→ **Assignment**
Pick the lines holding the string "patternUnits" out of the records and copy them.

→ **Given data**
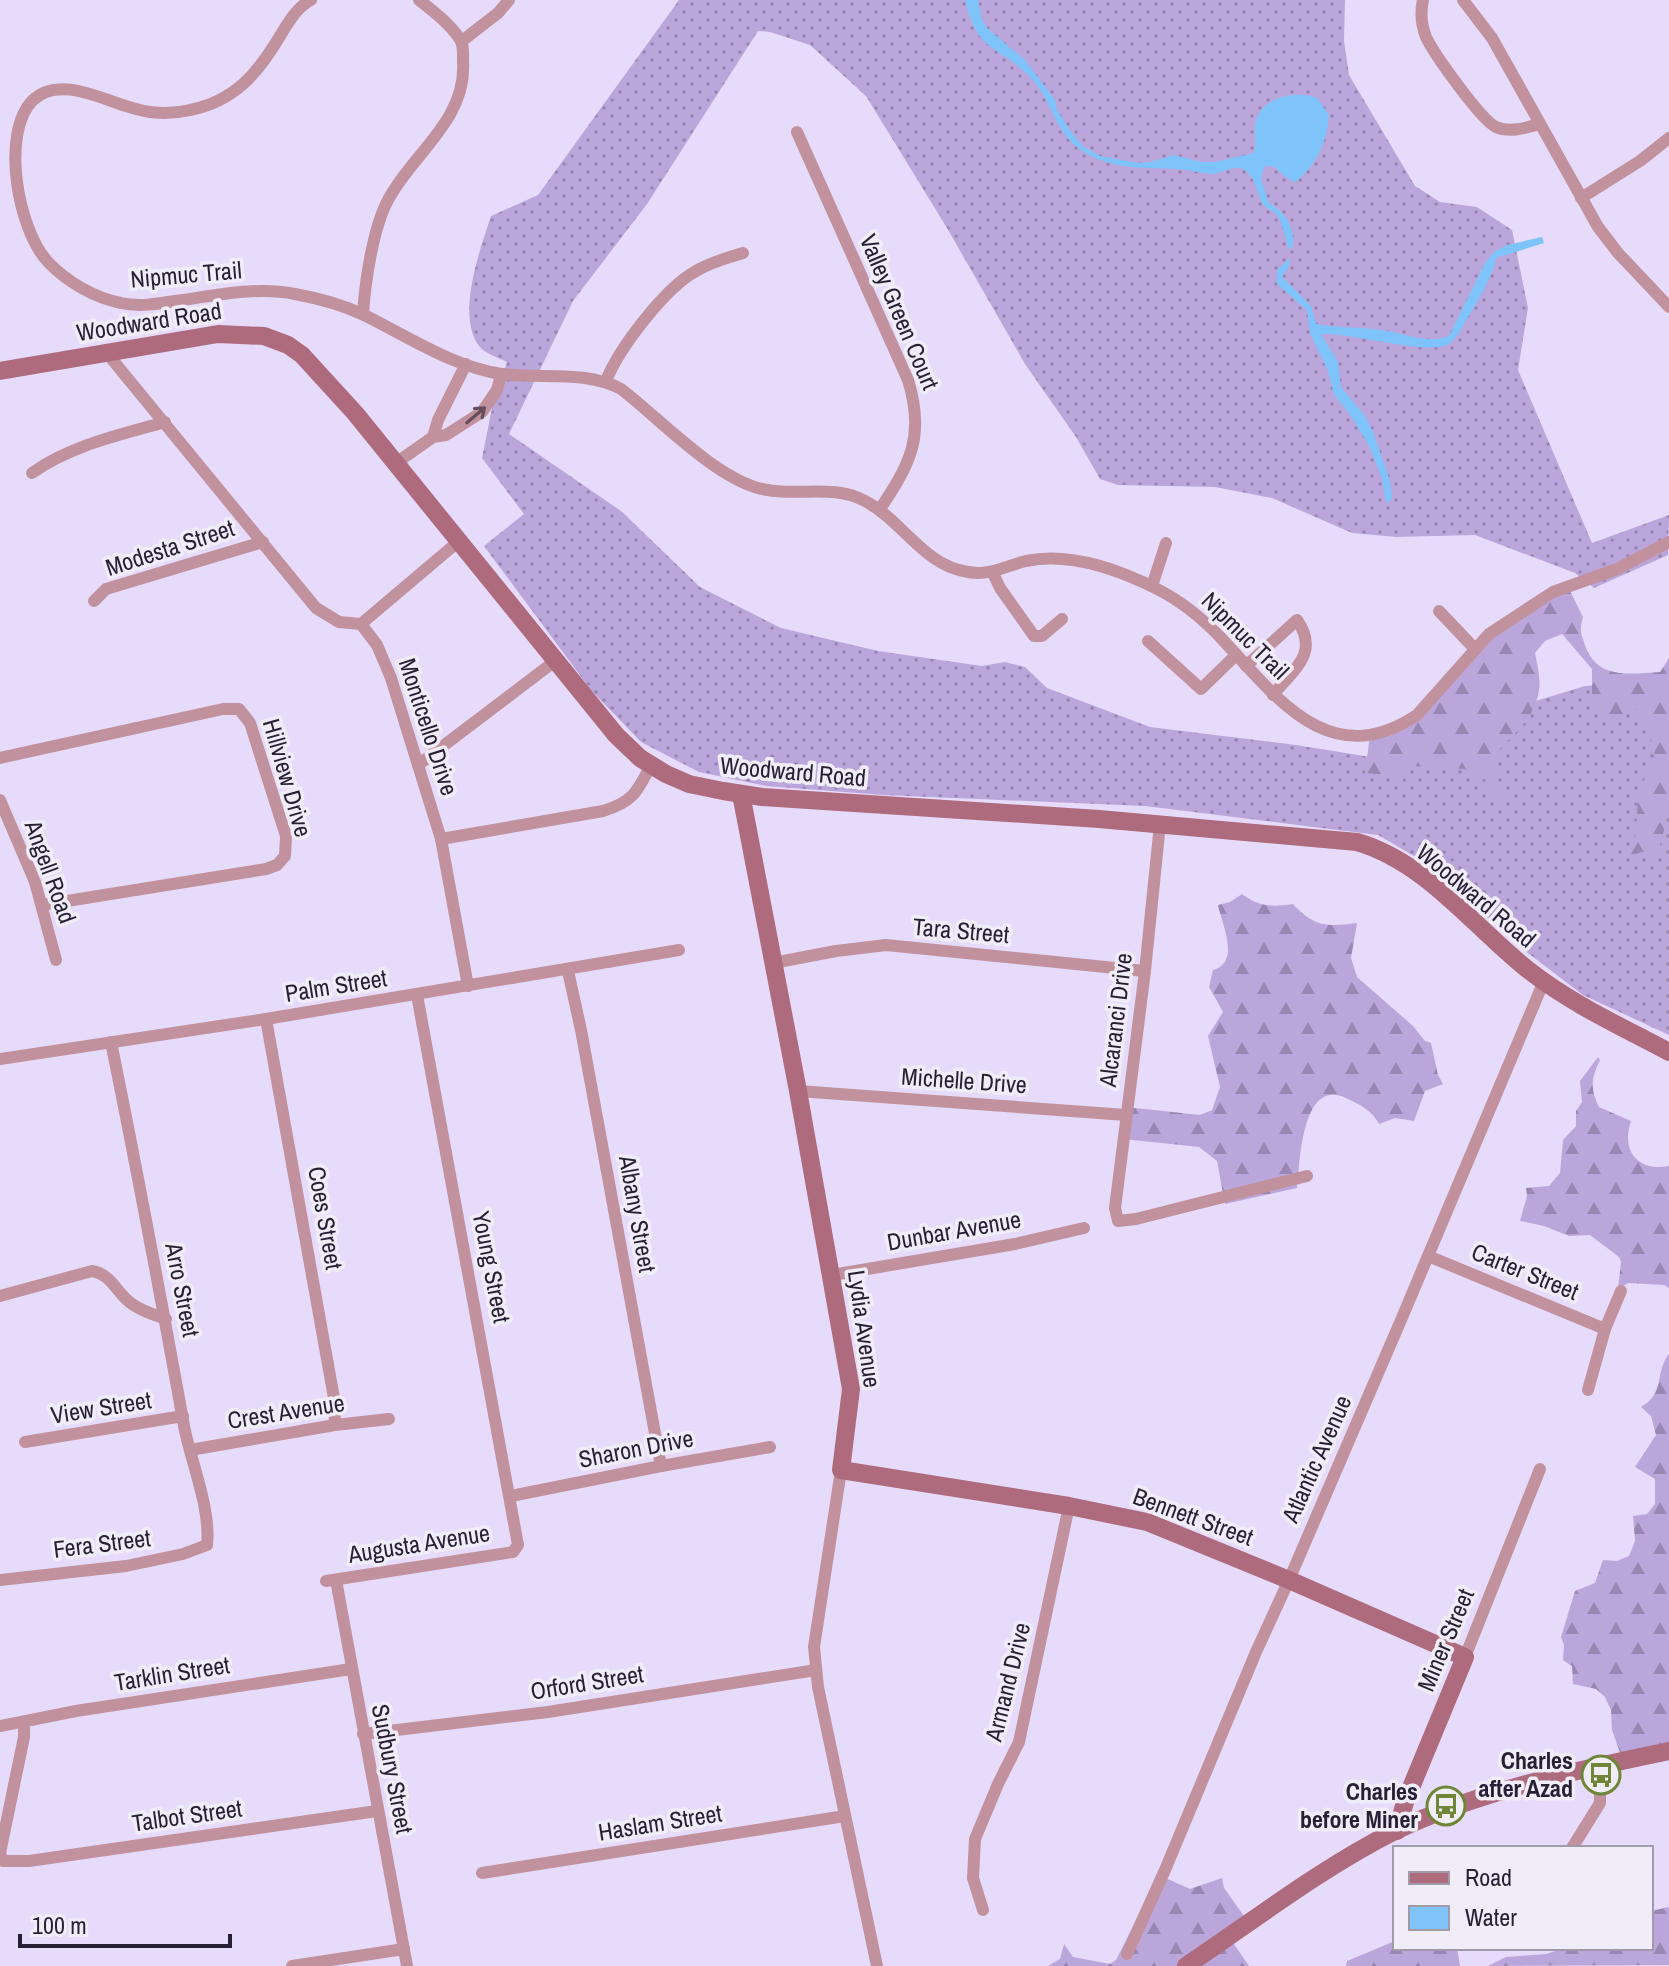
<svg xmlns="http://www.w3.org/2000/svg" width="1669" height="1966" font-family="'Archivo Narrow',sans-serif">
<style>
.grass{fill:url(#grass-dots)}
.forest{fill:url(#forest-firs)}
.water{fill:#7ec4fa}
.lines{fill:none;stroke-linecap:round;stroke-linejoin:round}
.street{stroke:#c1929e;stroke-width:12}
.secondary{stroke:#ae6b7d;stroke-width:18}
.oneway{stroke:#654d5e}
.labels{text-anchor:middle;stroke-width:7;stroke-linejoin:round;paint-order:stroke}
.street-label{font-size:24px;fill:#271f33;stroke:#f1edf8}
.poi-label{font-size:24px;font-weight:bold;fill:#271f33;stroke:#f1edf8;text-anchor:end}
</style>
<defs>
<pattern id="grass-dots" width="8" height="8" patternUnits="userSpaceOnUse" patternTransform="scale(2)"><rect width="8" height="8" fill="#bba6db"/><path d="M2 2h.1M6 6h.1" fill="none" stroke="#9887b2" stroke-width="1.8" stroke-linecap="round"/></pattern>
<pattern id="forest-firs" width="22" height="20" patternUnits="userSpaceOnUse" patternTransform="scale(2)"><rect width="22" height="20" fill="#bba6db"/><path d="M5 1l3.5 6h-7zM16 11l3.5 6h-7z" fill="#9887b2"/></pattern>
</defs>
<rect width="100%" height="100%" fill="#e7dbfb"/>
<path class="grass" d="M679 0H1345L1344 41 1349 75 1415 186 1440 202 1477 207 1512 230 1528 308 1518 370 1592 543 1669 515 1668 555 1594 588 1575 573 1475 535 1396 537 1352 533 1272 498 1215 487 1118 485 1100 479 1076 437 1025 364 947 228 866 96 810 45 770 32 758 31 647 204 573 301 509 434 621 511 700 587 781 628 878 651 982 666 1005 662 1025 667 1047 688 1150 727 1296 745 1395 761 1522 705 1585 686 1669 682V1035L1583 995 1524 950 1431 866 1378 835 1145 806 884 795 766 786 699 772 641 742 591 690 484 546 524 514 482 458 492 408 507 362C499 358 486 354 480 347 455 317 480 250 491 216L538 195Z"/>
<g class="forest">
<path d="M1567 585 1583 617C1580 628 1580 632 1584 642 1595 680 1627 674 1660 672L1669 658V812L1657 856 1642 852 1629 855C1640 831 1635 818 1639 794 1642 778 1658 763 1654 746 1652 740 1647 736 1645 730 1642 720 1643 716 1634 708L1612 719 1598 715 1592 700V669L1562 634 1545 641 1535 653C1538 669 1543 685 1536 702 1519 749 1465 747 1513 801L1494 797 1490 791V782L1464 769 1412 766 1402 781 1397 777 1380 778 1377 774 1365 773 1370 735 1414 712 1466 655Z"/>
<path d="M1242 894C1260 907 1271 907 1293 904 1314 927 1327 927 1357 923L1351 958 1357 977 1413 1026 1425 1041 1431 1043 1438 1075 1443 1084 1425 1091 1414 1121 1395 1118 1379 1124C1372 1110 1360 1105 1346 1098 1301 1077 1300 1164 1297 1188L1225 1204 1217 1161 1199 1147 1123 1139 1126 1107 1200 1115 1212 1110 1220 1087 1208 1036 1223 1012 1209 987 1213 970C1241 962 1222 925 1218 905L1230 902Z"/>
<path d="M1598 1057 1600 1060C1591 1079 1590 1088 1599 1107L1631 1121C1621 1150 1637 1172 1669 1166V1288L1664 1285 1628 1283 1618 1289 1621 1262 1619 1257 1590 1235 1569 1236 1544 1226 1520 1221 1527 1196 1526 1188 1549 1186 1560 1173 1563 1140 1576 1126V1111L1582 1102 1580 1081Z"/>
<path d="M1669 1354V1749L1623 1761 1612 1730 1611 1710 1605 1697 1596 1689 1573 1684 1572 1666 1563 1660 1564 1645 1561 1637 1575 1591 1595 1583 1603 1560 1617 1561 1629 1556 1635 1541 1633 1516 1647 1514 1655 1504V1479L1635 1467 1656 1435 1651 1416 1641 1407C1666 1393 1654 1373 1669 1354Z"/>
<polygon points="1159,1875 1190,1889 1222,1878 1224,1888 1246,1919 1227,1934 1249,1966 1048,1966 1060,1959 1064,1944 1073,1957 1110,1964 1116,1960"/>
<polygon points="1669,1907 1669,1965 1488,1966 1506,1957 1546,1954 1565,1948 1651,1948 1651,1911"/>
<polygon points="1395,1941 1395,1948 1457,1948 1460,1966 1346,1966 1347,1961"/>
</g>
<g class="water">
<path d="M965 0H978L982 20 988 29 1025 60 1055 100 1057 110 1071 132 1084 147 1100 156 1138 163 1151 162 1173 155 1202 162H1215L1254 153C1257 142 1253 131 1256 120 1263 97 1296 90 1317 98L1329 115C1327 143 1317 163 1296 182 1280 178 1278 162 1264 167L1261 179 1269 203C1285 211 1297 230 1292 248L1289 249C1285 239 1283 223 1277 215 1273 210 1266 209 1263 204 1256 193 1257 180 1246 171 1235 162 1223 174 1211 174 1199 173 1187 169 1175 169 1145 167 1120 170 1091 156 1053 137 1055 102 1029 76 996 43 978 54 965 0Z"/>
<path d="M1542 237 1544 243 1496 258C1492 277 1480 297 1470 314 1464 323 1458 338 1449 344 1428 356 1351 332 1321 334L1338 362 1341 387 1365 416 1373 432 1390 481 1392 499 1386 503 1382 478 1369 446 1353 419 1334 394 1328 371 1310 333 1307 310 1277 284V270L1290 258 1289 266 1282 277 1311 306 1316 324C1337 328 1359 327 1380 330 1404 332 1424 345 1449 336L1485 263 1494 252 1507 245Z"/>
</g>
<g class="lines">
<g class="street">
<path d="M311 0C297 7 288 23 280 36 258 73 235 101 190 110 173 114 154 114 136 109 106 102 61 74 33 100 0 133 18 230 48 262 67 282 95 298 121 303 139 307 157 304 175 301 214 296 255 286 295 294 317 298 343 305 364 315 407 336 453 367 502 374 542 379 585 370 621 389 659 418 712 475 758 488 793 498 832 483 865 501 903 521 924 566 968 572 990 576 1005 566 1026 561 1070 552 1117 569 1155 588 1180 600 1203 619 1222 639 1277 698 1330 773 1417 715L1489 634 1553 592 1617 569 1669 542"/>
<path d="M1423 0C1420 13 1421 24 1426 37 1434 54 1481 120 1496 127 1509 133 1526 128 1539 124"/>
<polyline points="1463,0 1492,38 1598,227 1618,253 1669,307"/>
<polyline points="462,41 498,13 509,0"/>
<path d="M797 132 908 380C925 435 911 463 880 509"/>
<polyline points="1581,198 1640,161 1669,138"/>
<path d="M363 314C365 282 373 228 388 200 412 154 467 120 463 62 463 54 464 44 459 38 449 23 433 11 419 0"/>
<polyline points="106,352 316,608 339,622 361,624"/>
<path d="M606 381C619 348 665 288 696 271 711 262 727 258 743 253"/>
<polyline points="433,437 438,420 466,364"/>
<polyline points="396,463 433,437 446,435 482,412 497,390 501,374"/>
<path d="M32 473C71 445 120 435 165 422"/>
<polyline points="993,573 1000,588 1034,636 1042,636 1062,619"/>
<polyline points="1152,586 1166,543"/>
<polyline points="94,601 106,589 263,542"/>
<polyline points="1439,611 1475,649"/>
<polyline points="361,624 377,645 391,678 441,839 468,986"/>
<polyline points="361,624 459,541"/>
<polyline points="1148,641 1201,689 1236,655"/>
<path d="M1246 666 1297 620C1320 653 1294 669 1273 695"/>
<polyline points="0,758 223,709 239,709 250,723 286,836 285,856 277,865 266,869 42,905"/>
<polyline points="418,765 555,661"/>
<polyline points="0,800 35,882 56,960"/>
<polyline points="1160,824 1145,971 1115,1208 1118,1221 1136,1219 1307,1176"/>
<path d="M441 839 603 811C633 802 637 792 651 765"/>
<polyline points="773,963 836,951 886,945 1145,971"/>
<polyline points="568,971 581,1030 661,1466"/>
<polyline points="266,1019 334,1398 335,1425"/>
<polyline points="0,1059 266,1019 679,950"/>
<polyline points="798,1091 1126,1115"/>
<polyline points="1428,1256 1605,1329"/>
<polyline points="832,1275 1015,1244 1084,1228"/>
<path d="M0 1296 92 1271C109 1274 114 1287 126 1299 136 1309 152 1314 166 1319"/>
<polyline points="1588,1390 1605,1329 1621,1291"/>
<polyline points="25,1442 183,1416"/>
<polyline points="190,1450 335,1425 389,1419"/>
<polyline points="841,1470 814,1647 818,1687 877,1966"/>
<polyline points="511,1496 661,1466 770,1447"/>
<path d="M0 1580 126 1566 183 1554 207 1545C211 1509 191 1462 184 1426 161 1298 137 1170 111 1042"/>
<polyline points="336,1580 407,1966"/>
<polyline points="326,1581 513,1552 518,1545 417,995"/>
<polyline points="1465,1657 1540,1469"/>
<polyline points="24,1722 24,1737 0,1853 3,1861 29,1861 377,1811"/>
<polyline points="0,1726 76,1711 351,1669"/>
<polyline points="363,1734 548,1712 816,1670"/>
<polyline points="1572,1848 1600,1803 1600,1767"/>
<polyline points="482,1873 845,1816"/>
<polyline points="983,1910 973,1878 975,1839 998,1784 1019,1742 1069,1506"/>
<polyline points="1127,1954 1165,1870 1256,1652 1289,1580 1401,1320 1544,981"/>
<polyline points="292,1966 404,1949"/>
</g>
<g class="secondary">
<path d="M0 371 218 334 264 336 288 345 302 355 355 413 616 735 640 758 666 774 689 784 723 791 762 797 1099 819 1357 842C1426 862 1473 926 1527 969 1570 1003 1620 1026 1669 1052"/>
<polyline points="741,794 798,1091 851,1389 841,1470 1069,1506 1147,1522 1289,1580 1465,1657 1405,1802 1397,1831"/>
<path d="M1186 1966C1253 1921 1323 1867 1395 1831 1476 1792 1581 1769 1669 1751"/>
</g>
</g>
<defs><path id="oneway-shaft" d="M-6 0H5M1.5-3L5.5 0L1.5 3" fill="none" stroke-width="1.6" stroke-linecap="round" stroke-linejoin="round" transform="scale(2)"/></defs>
<use class="oneway" href="#oneway-shaft" transform="translate(476 415) rotate(-40)"/>
<defs>
<g id="bus-ring" transform="scale(2)"><circle r="9.5" fill="#f1edf8" stroke="#708637" stroke-width="1.5"/><path d="M-5-6H5V4H4V6H2V4H-2V6H-4V4H-5ZM-3.5-4V0h7V-4ZM-3.5 1.2v1.5H-2V1.2ZM2 1.2v1.5H3.5V1.2Z" fill="#708637"/></g>
</defs>
<g fill-rule="evenodd">
<use href="#bus-ring" x="1601" y="1775"/>
<use href="#bus-ring" x="1446" y="1806"/>
</g>
<g class="labels">
<g class="street-label">
<text transform="translate(186 275) rotate(-5)" y="8">Nipmuc Trail</text>
<text transform="translate(899 312) rotate(67)" y="8">Valley Green Court</text>
<text transform="translate(149 322) rotate(-9)" y="8">Woodward Road</text>
<text transform="translate(170 548) rotate(-18)" y="8">Modesta Street</text>
<text transform="translate(1245 636) rotate(45)" y="8">Nipmuc Trail</text>
<text transform="translate(428 727) rotate(72)" y="8">Monticello Drive</text>
<text transform="translate(793 772) rotate(5)" y="8">Woodward Road</text>
<text transform="translate(287 778) rotate(74)" y="8">Hillview Drive</text>
<text transform="translate(50 872) rotate(70)" y="8">Angell Road</text>
<text transform="translate(1476 896) rotate(40)" y="8">Woodward Road</text>
<text transform="translate(961 931) rotate(5)" y="8">Tara Street</text>
<text transform="translate(336 986) rotate(-9)" y="8">Palm Street</text>
<text transform="translate(1116 1020) rotate(-83)" y="8">Alcaranci Drive</text>
<text transform="translate(964 1081) rotate(4)" y="8">Michelle Drive</text>
<text transform="translate(637 1214) rotate(80)" y="8">Albany Street</text>
<text transform="translate(325 1218) rotate(80)" y="8">Coes Street</text>
<text transform="translate(954 1231) rotate(-10)" y="8">Dunbar Avenue</text>
<text transform="translate(491 1267) rotate(79)" y="8">Young Street</text>
<text transform="translate(1525 1272) rotate(22)" y="8">Carter Street</text>
<text transform="translate(182 1290) rotate(79)" y="8">Arro Street</text>
<text transform="translate(864 1329) rotate(82)" y="8">Lydia Avenue</text>
<text transform="translate(101 1408) rotate(-9)" y="8">View Street</text>
<text transform="translate(286 1412) rotate(-9)" y="8">Crest Avenue</text>
<text transform="translate(636 1449) rotate(-11)" y="8">Sharon Drive</text>
<text transform="translate(1317 1459) rotate(-66)" y="8">Atlantic Avenue</text>
<text transform="translate(1193 1517) rotate(20)" y="8">Bennett Street</text>
<text transform="translate(102 1544) rotate(-7)" y="8">Fera Street</text>
<text transform="translate(419 1544) rotate(-9)" y="8">Augusta Avenue</text>
<text transform="translate(1446 1640) rotate(-67)" y="8">Miner Street</text>
<text transform="translate(172 1674) rotate(-9)" y="8">Tarklin Street</text>
<text transform="translate(1008 1682) rotate(-76)" y="8">Armand Drive</text>
<text transform="translate(587 1683) rotate(-9)" y="8">Orford Street</text>
<text transform="translate(392 1769) rotate(79)" y="8">Sudbury Street</text>
<text transform="translate(187 1816) rotate(-8)" y="8">Talbot Street</text>
<text transform="translate(660 1823) rotate(-9)" y="8">Haslam Street</text>
</g>
<g class="poi-label">
<text x="1573" y="1769">Charles<tspan x="1573" dy="28">after Azad</tspan></text>
<text x="1418" y="1800">Charles<tspan x="1418" dy="28">before Miner</tspan></text>
</g>
</g>
<rect x="1393" y="1846" width="260" height="104" fill="#f1edf8" stroke="#a09ba9" stroke-width="2"/>
<rect x="1409" y="1872" width="40" height="12" fill="#ae6b7d" stroke="#a09ba9" stroke-width="2"/>
<text x="1465" y="1886" font-size="24" fill="#271f33">Road</text>
<rect x="1409" y="1906" width="40" height="24" fill="#7ec4fa" stroke="#a09ba9" stroke-width="2"/>
<text x="1465" y="1926" font-size="24" fill="#271f33">Water</text>
<path d="M20 1934v12h210v-12" fill="none" stroke="#271f33" stroke-width="4"/>
<text x="32" y="1934" font-size="24" fill="#271f33" stroke="#f1edf8" stroke-width="6" paint-order="stroke">100 m</text>
</svg>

→ **Exercise answer**
<pattern id="grass-dots" width="8" height="8" patternUnits="userSpaceOnUse" patternTransform="scale(2)"><rect width="8" height="8" fill="#bba6db"/><path d="M2 2h.1M6 6h.1" fill="none" stroke="#9887b2" stroke-width="1.8" stroke-linecap="round"/></pattern>
<pattern id="forest-firs" width="22" height="20" patternUnits="userSpaceOnUse" patternTransform="scale(2)"><rect width="22" height="20" fill="#bba6db"/><path d="M5 1l3.5 6h-7zM16 11l3.5 6h-7z" fill="#9887b2"/></pattern>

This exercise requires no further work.